Edited volumes offer a forum for presentation of ideas for which professional journals often do not allow. Children in Time and Place focuses on a conceptual and methodological problem: psychology has seldom acknowledged that human activity takes place in particular historical circumstances. There are a number of implications, for example, just as the universality of psychological processes cannot be assumed across cultures, neither can it be assumed across historical periods. Furthermore, it must be recognized that formal theories, as well as folk theories, are generated in a historical context. Also, by implication, history helps put contemporary sensibilities, social trends and scientific theories in perspective.

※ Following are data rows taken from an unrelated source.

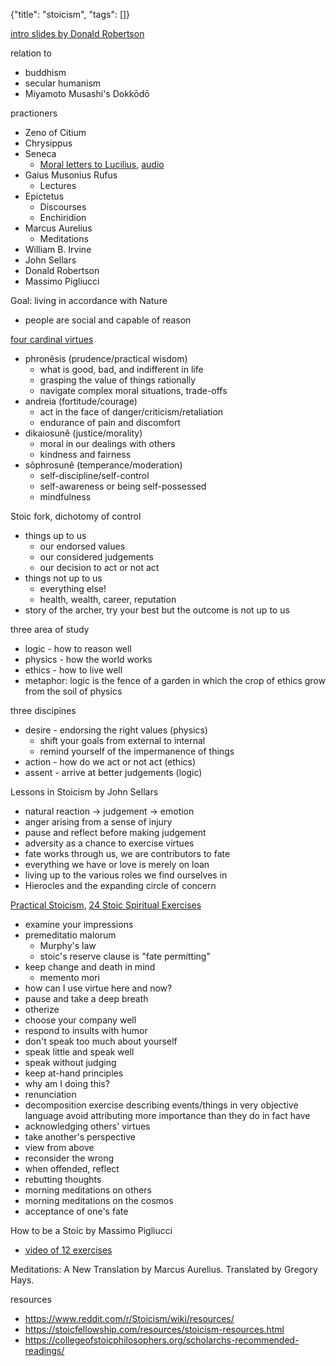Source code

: {"title": "stoicism", "tags": []}

[intro slides by Donald Robertson](https://melvinzhang.keybase.pub/ld/intro-stoicism.pdf)

relation to
* buddhism
* secular humanism
* Miyamoto Musashi's Dokkōdō

practioners
* Zeno of Citium
* Chrysippus
* Seneca
  * [Moral letters to Lucilius](https://en.wikisource.org/wiki/Moral_letters_to_Lucilius), [audio](https://librivox.org/moral-letters-to-lucilius-epistulae-morales-ad-lucilium-by-lucius-annaeus-seneca/)
* Gaius Musonius Rufus
  * Lectures
* Epictetus
  * Discourses
  * Enchiridion
* Marcus Aurelius
  * Meditations
* William B. Irvine
* John Sellars
* Donald Robertson
* Massimo Pigliucci

Goal: living in accordance with Nature
* people are social and capable of reason

[four cardinal virtues](https://donaldrobertson.name/2018/01/18/what-do-the-stoic-virtues-mean)
* phronêsis (prudence/practical wisdom)
  * what is good, bad, and indifferent in life
  * grasping the value of things rationally
  * navigate complex moral situations, trade-offs
* andreia (fortitude/courage)
  * act in the face of danger/criticism/retaliation
  * endurance of pain and discomfort
* dikaiosunê (justice/morality)
  * moral in our dealings with others
  * kindness and fairness
* sôphrosunê (temperance/moderation)
  * self-discipline/self-control
  * self-awareness or being self-possessed
  * mindfulness

Stoic fork, dichotomy of control
* things up to us
  * our endorsed values
  * our considered judgements
  * our decision to act or not act
* things not up to us
  * everything else!
  * health, wealth, career, reputation
* story of the archer, try your best but the outcome is not up to us

three area of study
* logic - how to reason well
* physics - how the world works
* ethics - how to live well
* metaphor: logic is the fence of a garden in which the crop of ethics grow from the soil of physics

three discipines
* desire - endorsing the right values (physics)
  * shift your goals from external to internal
  * remind yourself of the impermanence of things
* action - how do we act or not act (ethics)
* assent - arrive at better judgements (logic)

Lessons in Stoicism by John Sellars
* natural reaction -> judgement -> emotion
* anger arising from a sense of injury
* pause and reflect before making judgement
* adversity as a chance to exercise virtues
* fate works through us, we are contributors to fate
* everything we have or love is merely on loan
* living up to the various roles we find ourselves in
* Hierocles and the expanding circle of concern

[Practical Stoicism](http://c0c0c0.net/practical.html),
[24 Stoic Spiritual Exercises](https://stoicfellowship.com/assets/pdfs/24%20Stoic%20Spiritual%20Exercises.pdf)
* examine your impressions
* premeditatio malorum
  * Murphy's law
  * stoic's reserve clause is "fate permitting"
* keep change and death in mind
  * memento mori
* how can I use virtue here and now?
* pause and take a deep breath
* otherize
* choose your company well
* respond to insults with humor
* don't speak too much about yourself
* speak little and speak well
* speak without judging
* keep at-hand principles
* why am I doing this?
* renunciation
* decomposition exercise
     describing events/things in very objective language
     avoid attributing more importance than they do in fact have
* acknowledging others' virtues
* take another's perspective
* view from above
* reconsider the wrong
* when offended, reflect
* rebutting thoughts
* morning meditations on others
* morning meditations on the cosmos
* acceptance of one's fate

How to be a Stoic by Massimo Pigliucci
* [video of 12 exercises](https://www.youtube.com/watch?v=wH6dSe_dYgM)

Meditations: A New Translation by Marcus Aurelius. Translated by Gregory Hays.

resources
* https://www.reddit.com/r/Stoicism/wiki/resources/
* https://stoicfellowship.com/resources/stoicism-resources.html
* https://collegeofstoicphilosophers.org/scholarchs-recommended-readings/

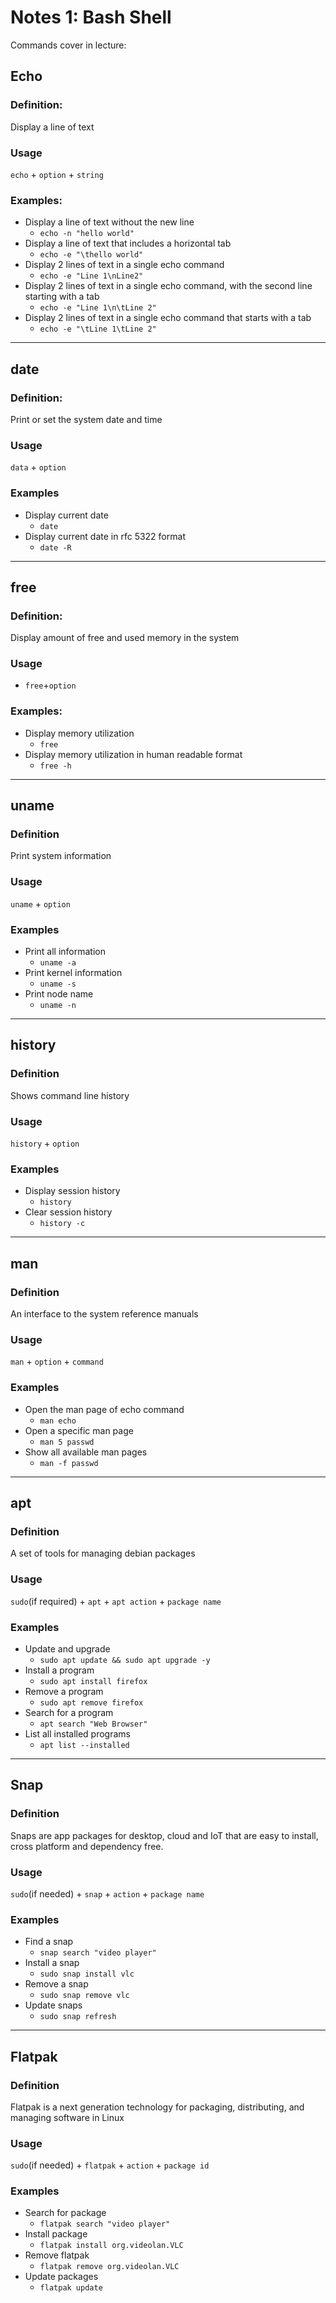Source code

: # Notes 1: Bash Shell

Commands cover in lecture:

## Echo
### Definition:
Display a line of text
### Usage
`echo` + `option` + `string`
### Examples:
* Display a line of text without the new line
  * `echo -n "hello world"`
* Display a line of text that includes a horizontal tab
  * `echo -e "\thello world"`
* Display 2 lines of text in a single echo command
  * `echo -e "Line 1\nLine2"`
* Display 2 lines of text in a single echo command, with the second line starting with a tab
  * `echo -e "Line 1\n\tLine 2"`
* Display 2 lines of text in a single echo command that starts with a tab
  * `echo -e "\tLine 1\tLine 2"`

<hr>

## date
### Definition:
Print or set the system date and time
### Usage
`data` + `option`
### Examples
* Display current date
  * `date`
* Display current date in rfc 5322 format
  * `date -R`
  
<hr>

## free
### Definition:
Display amount of free and used memory in the system
### Usage
* `free`+`option`
### Examples:
* Display memory utilization
  * `free`
* Display memory utilization in human readable format
  * `free -h`

<hr>

## uname
### Definition
Print system information
### Usage
`uname` + `option`
### Examples
* Print all information
  * `uname -a`
* Print kernel information
  * `uname -s`
* Print node name
  * `uname -n`

<hr>

## history
### Definition
Shows command line history
### Usage
`history` + `option`
### Examples
* Display session history
  * `history`
* Clear session history
  * `history -c`

<hr>

## man
### Definition
An interface to the system reference manuals
### Usage
`man` + `option` + `command`
### Examples
* Open the man page of echo command
  * `man echo`
* Open a specific man page
  * `man 5 passwd`
* Show all available man pages 
  * `man -f passwd`

<hr>

## apt
### Definition
A set of tools for managing debian packages
### Usage
`sudo`(if required) + `apt` + `apt action` + `package name`
### Examples
* Update and upgrade
  * `sudo apt update && sudo apt upgrade -y`
* Install a program
  * `sudo apt install firefox`
* Remove a program 
  * `sudo apt remove firefox`
* Search for a program
  * `apt search "Web Browser"`
* List all installed programs
  * `apt list --installed`

<hr>

## Snap
### Definition
Snaps are app packages for desktop, cloud and IoT that are easy to install, cross platform and dependency free.
### Usage
`sudo`(if needed) + `snap` + `action` + `package name`
### Examples
* Find a snap
  * `snap search "video player"`
* Install a snap
  * `sudo snap install vlc`
* Remove a snap 
  * `sudo snap remove vlc`
* Update snaps
  * `sudo snap refresh`

<hr>

## Flatpak
### Definition
Flatpak is a next generation technology for packaging, distributing, and managing software in Linux
### Usage
`sudo`(if needed) + `flatpak` + `action` + `package id`
### Examples
* Search for package
  * `flatpak search "video player"`
* Install package
  * `flatpak install org.videolan.VLC`
* Remove flatpak 
  * `flatpak remove org.videolan.VLC`
* Update packages
  * `flatpak update`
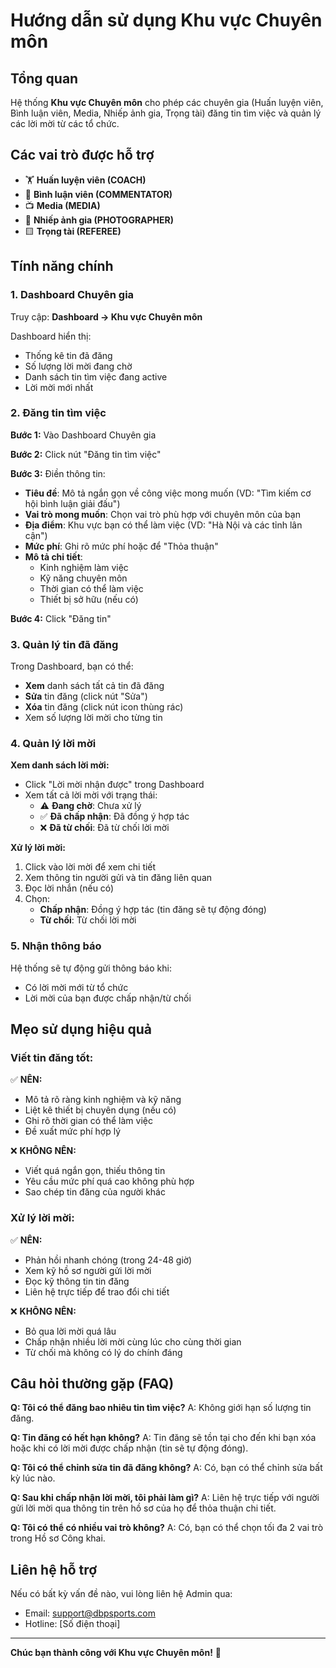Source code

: # Hướng dẫn sử dụng Khu vực Chuyên môn

## Tổng quan

Hệ thống **Khu vực Chuyên môn** cho phép các chuyên gia (Huấn luyện viên, Bình luận viên, Media, Nhiếp ảnh gia, Trọng tài) đăng tin tìm việc và quản lý các lời mời từ các tổ chức.

## Các vai trò được hỗ trợ

- 🏋️ **Huấn luyện viên (COACH)**
- 🎤 **Bình luận viên (COMMENTATOR)**
- 📺 **Media (MEDIA)**
- 📸 **Nhiếp ảnh gia (PHOTOGRAPHER)**
- 🟨 **Trọng tài (REFEREE)**

## Tính năng chính

### 1. Dashboard Chuyên gia

Truy cập: **Dashboard → Khu vực Chuyên môn**

Dashboard hiển thị:
- Thống kê tin đã đăng
- Số lượng lời mời đang chờ
- Danh sách tin tìm việc đang active
- Lời mời mới nhất

### 2. Đăng tin tìm việc

**Bước 1:** Vào Dashboard Chuyên gia

**Bước 2:** Click nút "Đăng tin tìm việc"

**Bước 3:** Điền thông tin:
- **Tiêu đề**: Mô tả ngắn gọn về công việc mong muốn (VD: "Tìm kiếm cơ hội bình luận giải đấu")
- **Vai trò mong muốn**: Chọn vai trò phù hợp với chuyên môn của bạn
- **Địa điểm**: Khu vực bạn có thể làm việc (VD: "Hà Nội và các tỉnh lân cận")
- **Mức phí**: Ghi rõ mức phí hoặc để "Thỏa thuận"
- **Mô tả chi tiết**: 
  - Kinh nghiệm làm việc
  - Kỹ năng chuyên môn
  - Thời gian có thể làm việc
  - Thiết bị sở hữu (nếu có)

**Bước 4:** Click "Đăng tin"

### 3. Quản lý tin đã đăng

Trong Dashboard, bạn có thể:
- **Xem** danh sách tất cả tin đã đăng
- **Sửa** tin đăng (click nút "Sửa")
- **Xóa** tin đăng (click nút icon thùng rác)
- Xem số lượng lời mời cho từng tin

### 4. Quản lý lời mời

**Xem danh sách lời mời:**
- Click "Lời mời nhận được" trong Dashboard
- Xem tất cả lời mời với trạng thái:
  - ⚠️ **Đang chờ**: Chưa xử lý
  - ✅ **Đã chấp nhận**: Đã đồng ý hợp tác
  - ❌ **Đã từ chối**: Đã từ chối lời mời

**Xử lý lời mời:**
1. Click vào lời mời để xem chi tiết
2. Xem thông tin người gửi và tin đăng liên quan
3. Đọc lời nhắn (nếu có)
4. Chọn:
   - **Chấp nhận**: Đồng ý hợp tác (tin đăng sẽ tự động đóng)
   - **Từ chối**: Từ chối lời mời

### 5. Nhận thông báo

Hệ thống sẽ tự động gửi thông báo khi:
- Có lời mời mới từ tổ chức
- Lời mời của bạn được chấp nhận/từ chối

## Mẹo sử dụng hiệu quả

### Viết tin đăng tốt:

✅ **NÊN:**
- Mô tả rõ ràng kinh nghiệm và kỹ năng
- Liệt kê thiết bị chuyên dụng (nếu có)
- Ghi rõ thời gian có thể làm việc
- Đề xuất mức phí hợp lý

❌ **KHÔNG NÊN:**
- Viết quá ngắn gọn, thiếu thông tin
- Yêu cầu mức phí quá cao không phù hợp
- Sao chép tin đăng của người khác

### Xử lý lời mời:

✅ **NÊN:**
- Phản hồi nhanh chóng (trong 24-48 giờ)
- Xem kỹ hồ sơ người gửi lời mời
- Đọc kỹ thông tin tin đăng
- Liên hệ trực tiếp để trao đổi chi tiết

❌ **KHÔNG NÊN:**
- Bỏ qua lời mời quá lâu
- Chấp nhận nhiều lời mời cùng lúc cho cùng thời gian
- Từ chối mà không có lý do chính đáng

## Câu hỏi thường gặp (FAQ)

**Q: Tôi có thể đăng bao nhiêu tin tìm việc?**
A: Không giới hạn số lượng tin đăng.

**Q: Tin đăng có hết hạn không?**
A: Tin đăng sẽ tồn tại cho đến khi bạn xóa hoặc khi có lời mời được chấp nhận (tin sẽ tự động đóng).

**Q: Tôi có thể chỉnh sửa tin đã đăng không?**
A: Có, bạn có thể chỉnh sửa bất kỳ lúc nào.

**Q: Sau khi chấp nhận lời mời, tôi phải làm gì?**
A: Liên hệ trực tiếp với người gửi lời mời qua thông tin trên hồ sơ của họ để thỏa thuận chi tiết.

**Q: Tôi có thể có nhiều vai trò không?**
A: Có, bạn có thể chọn tối đa 2 vai trò trong Hồ sơ Công khai.

## Liên hệ hỗ trợ

Nếu có bất kỳ vấn đề nào, vui lòng liên hệ Admin qua:
- Email: support@dbpsports.com
- Hotline: [Số điện thoại]

---

**Chúc bạn thành công với Khu vực Chuyên môn!** 🎉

This type of inquiry is, of course, not entirely new. Ironically, this volume neglects its own historical context, or rather reconstructs it in terms of contemporary contextualism. Yet in the mid-1970s, lifespan developmental psychologists were concerned with cohort effects and, as the late Klaus Riegel so aptly put it in the title of an edited volume of that era, “the changing individual in a changing world.” Cohort analysis has proved to be a fruitful heuristic for data analysis; the critique of the context of psychological research and the “subjects” it seeks to measure is a precursor (albeit in a different lineage) to more recent work from a deconstructivist perspective. Yet the contributions I of lifespan developmentalists, which are still provocative and should perhaps be more widely used in developmental studies, are by no means the last word. Consequently, review of the current volume must focus on how successfully the current authors have “pushed the envelope” of inquiry.

As Joachim Woh pointed out regarding “age” as a psychological variable, “history” and “culture” may also be considered marker variables. The meaning of a difference on some measure between members of two cultures or historical eras may be due to contrasting social organizations, cultural practices, belief systems or symbolic representations; most likely the compounded effect of them all. This is where Children in Time and Place goes beyond the earlier lifespan literature. The volume attempts to bring the sensitivities of the best thinking about culture and the ecology of human development to bear on historical differences, while also reflecting uniquely historical sensitivities. It represents the culmination of approximately six years of interdisciplinary work between social historians and developmental psychologists concerned with change across the lifespan.

That the contributions vary widely in how they pursue their task may be unsettling to those who seek an “answer” about how to integrate historical and developmental psychological inquiry. Each reader will undoubtedly like some analyses better than others, perhaps as the disciplinary balance varies. For example, Parke and Stearn's analysis of fathers and child rearing relies heavily on familiar psychological research. Yet considering these data in relation to historical evidence forces us to reassess our expectations and offers challenges to future research. Other chapters present methodological hybrids, weaving together data collected in different ways from vastly different times and locales. For example, Schlossman and Cairns focus on problem girls from Los Angeles in the 1950s and North Carolina in the 1980s to glean insight into change and continuity in frequency, types of offences, expectations of behavior and patterns of social intervention.

A unique strength of this volume is the extent to which it is self-reflective- the final third of the book provides examination of the challenge set and the process of working in an interdisciplinary manner, as well as a meta-critique of the topical treatments in terms of their uses of history.

The editors included tough and thoughtful comments by historian Michael Zuckerman. In questioning the success of the enterprise, he alludes to the possible incommensurability of positivistic social science and the various forms of post-positivistic exegisis. Zuckerman cites the differing values inherent in the psychologist's search for general patterns and the historian's penchant for the particularism which is necessary to capture what it was like to grow up at a specific time in a certain community. Readers who have attempted the integration of qualitative and quantitative inquiry, as I have, will appreciate his concerns.

It is not surprising that well-established developmentalists represented in this volume have not capitulated to a hermeneutically-inclined historian. That they have faced the challenge to their favored modes of inquiry and encouraged further exploration bodes well for the future of the study of child development.